Becoming a business owner

An unexpected opportunity into practice ownership

Optometrist Dan Varcoe speaks to OT  about his journey into independent practice ownership

Dan Varcoe

Dan Varcoe qualified as an optometrist in September 2014. Prior to qualification he had experience working as a dispensing optician and a practice manager.

In July last year he was unexpectedly offered the opportunity to purchase an independent practice in the town where he grew up and now lives, St Austell, Cornwall.

Mr Varcoe returned to St Austell around four years previously, having studied at the University of Bradford and completed his pre-reg year in an independent practice on Jersey. Most recently, the optometrist had been balancing locuming with practising in the hospital setting.

Mr Varcoe explained to OT that becoming a practice owner had always been an ambition of his. “[Practice ownership] was something I certainly saw myself doing, but probably not right now,” he said honestly.

“I have always liked the idea of being a practice owner due to the freedom it allows, from choosing my own products to providing patients with the level of care that I want to, rather than working somewhere where these elements are controlled for you,” he expanded.

When the opportunity arose in unexpected circumstances, Mr Varcoe realised that he could not turn it down.

I have always liked the idea of being a practice owner due to the freedom it allows, from choosing my own products to providing patients with the level of care that I want to

 


Stepping into ownership

As a member of his local optical committee, Mr Varcoe had got to know fellow optometrist and local practice owner Danny O’Hara, owner of Blaylock Opticians, which was based on the outskirts of St Austell.

During these meetings, Mr Varcoe had spoken to Mr O’Hara about the potential of buying the business from him “five, 10 or 15 years down the line,” he said. Mr Varcoe admits that when the call came this summer, he was “more than a little shocked.”

“The call came very unexpectedly,” Mr Varcoe shared, explaining that sadly the practice owner had died suddenly, and the practice was now on the market.

“I visited the practice that week to discuss the opportunity and then went on a pre-planned break, which gave me the time to think the opportunity through,” he told OT.

Ultimately, Mr Varcoe decided that “it would have been silly not to take the opportunity,” despite it being sooner than he had expected.

The practice had a database of between 1500–1800 patients who require a new optometrist. However, Mr Varcoe realised that the practice was not in an ideal location, situated on a route out of the town, and the building in which the practice was based was listed, presenting a number of NHS sight test contract issues that he felt would be difficult to overcome.

Consequently, rather than reopening the practice in its current location, Mr Varcoe purchased the practice’s records and the search for a building began.

practice exterior

Finding the right location

Mr Varcoe decided to set up the new practice in a retail unit in the centre of St Austell’s High Street. Speaking about the search for the right space, Mr Varcoe told OT: “We knew that we wanted to be based in the town centre due to the footfall and we began looking at what was available. Ultimately, the unit we have chosen had been recently purchased by a new landlord who wanted to let it quickly. He had some very attractive terms as he was keen to attract a long-term tenant, which was a win-win for both of us.”

After the unit was secured, the next step for Mr Varcoe was to tackle the interior of the practice, the layout, what equipment to purchase and what frames to stock.

“The layout of the practice was reasonably controlled by what we found in the building already,” Mr Varcoe shared, explaining: “We had to decide where to put the testing room. We opted to have it built in the centre against the back wall, allowing customers to walk around the full shop floor to browse.”

On equipment, which Mr Varcoe said was one of the largest investments that he had to make, the optometrist opted for a fundus camera, keratometer, an automatic lensmeter, a combi-unit and a slit lamp. “Price was something that we had to consider,” Mr Varcoe said honestly.

Finally, Mr Varcoe wanted to create a brand for his practice.
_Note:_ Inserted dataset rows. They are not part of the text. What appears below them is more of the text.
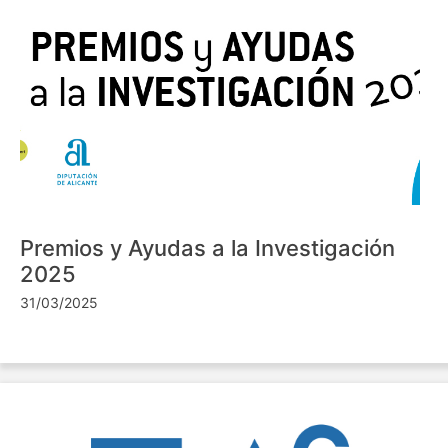
Premios y Ayudas a la Investigación
2025
31/03/2025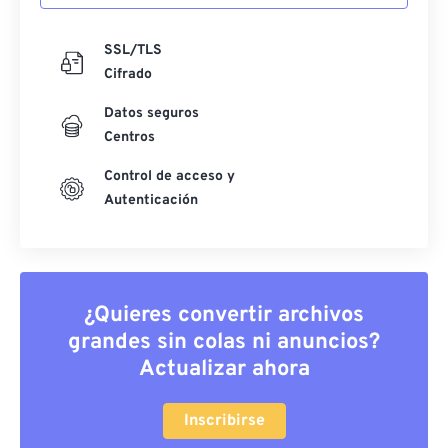
SSL/TLS
Cifrado
Datos seguros
Centros
Control de acceso y
Autenticación
¿Quieres convertir archivos
grandes sin colas ni anuncios?
Actualizar ahora
Inscribirse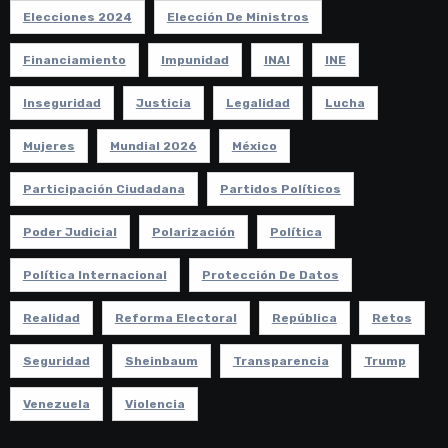
Elecciones 2024
Elección De Ministros
Financiamiento
Impunidad
INAI
INE
Inseguridad
Justicia
Legalidad
Lucha
Mujeres
Mundial 2026
México
Participación Ciudadana
Partidos Políticos
Poder Judicial
Polarización
Política
Política Internacional
Protección De Datos
Realidad
Reforma Electoral
República
Retos
Seguridad
Sheinbaum
Transparencia
Trump
Venezuela
Violencia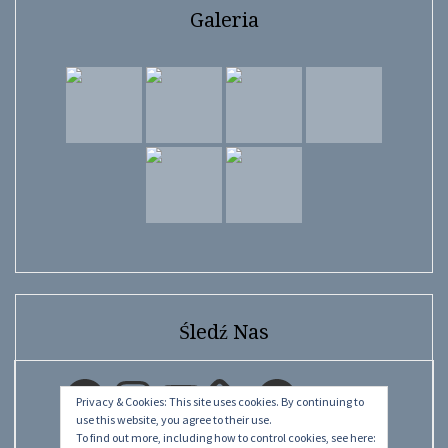
Galeria
Śledź Nas
Facebook
Instagram
YouTube
Facebook
Privacy & Cookies: This site uses cookies. By continuing to
use this website, you agree to their use.
To find out more, including how to control cookies, see here: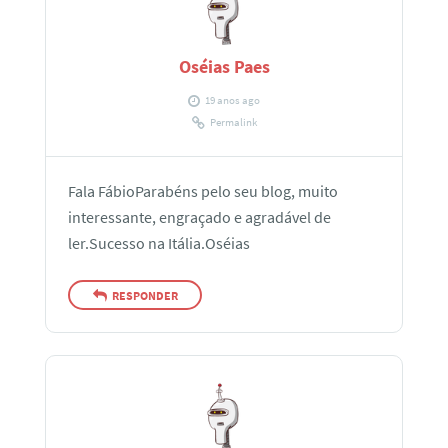
Oséias Paes
19 anos ago
Permalink
Fala FábioParabéns pelo seu blog, muito
interessante, engraçado e agradável de
ler.Sucesso na Itália.Oséias
RESPONDER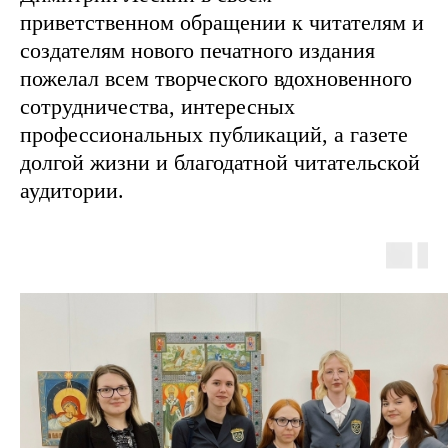
приветственном обращении к читателям и
создателям нового печатного издания
пожелал всем творческого вдохновенного
сотрудничества, интересных
профессиональных публикаций, а газете
долгой жизни и благодатной читательской
аудитории.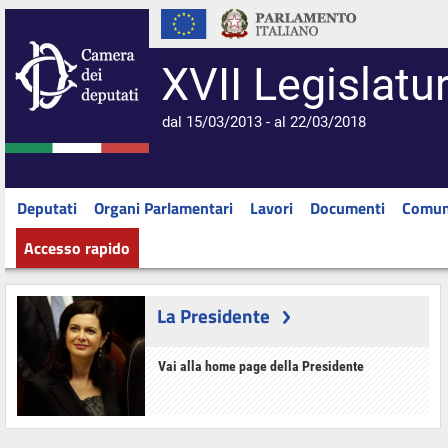
XVII Legislatu
dal 15/03/2013 - al 22/03/2018
Deputati
Organi Parlamentari
Lavori
Documenti
Comun
Accesso rapido
La Presidente
Vai alla home page della Presidente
On the name, the optometrist settled on Varcoe Eyecare. Understanding the area as he had grown up there, he explained: “I knew that it had to have my name included. Cornish patients like Cornish names, so we went with it.”
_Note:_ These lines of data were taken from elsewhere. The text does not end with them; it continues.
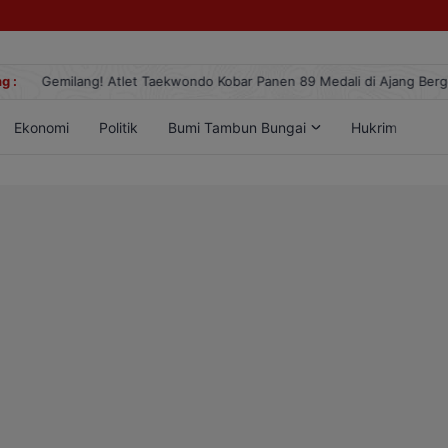
g :
Gemilang! Atlet Taekwondo Kobar Panen 89 Medali di Ajang Berge
Ekonomi
Politik
Bumi Tambun Bungai
Hukrim
Lif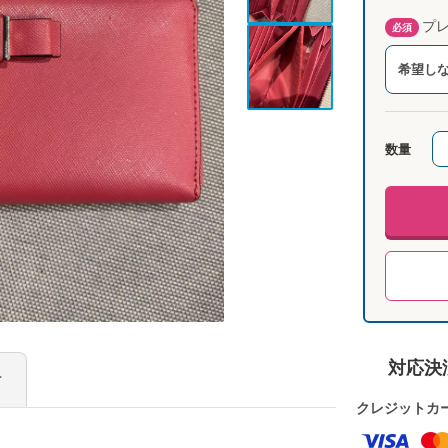
プレ
必須
希望し
数量
対応決
け
クレジットカ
As Mr Varcoe had a patient-base ready and waiting when he opened, he admits that marketing has been minimal, but that what he has done has been effective. “I initially created a Facebook page for the practice and within minutes people had begun liking it,” he said. Paired with a message on St Austell-based community Facebook page, news of the practice has spread effectively by word of mouth. At the time of talking to OT in mid-November, the practice was fully booked for sight tests until mid-December.

I knew that it had to have my name included. Cornish patients like Cornish names, so we went with it

 

The opening

Mr Varcoe officially opened Varcoe Eyecare on 2 November. The practice is open six days a week and Mr Varcoe employs a full-time dispensing optician and a receptionist.

Speaking about the opening, Mr Varcoe said: “It was a bit of a relief really if I’m honest. Until the Tuesday we opened, I was planning the practice and working full-time between three different jobs. The response from patients who came to see us on our first day was really lovely and certainly made the journey worth it.”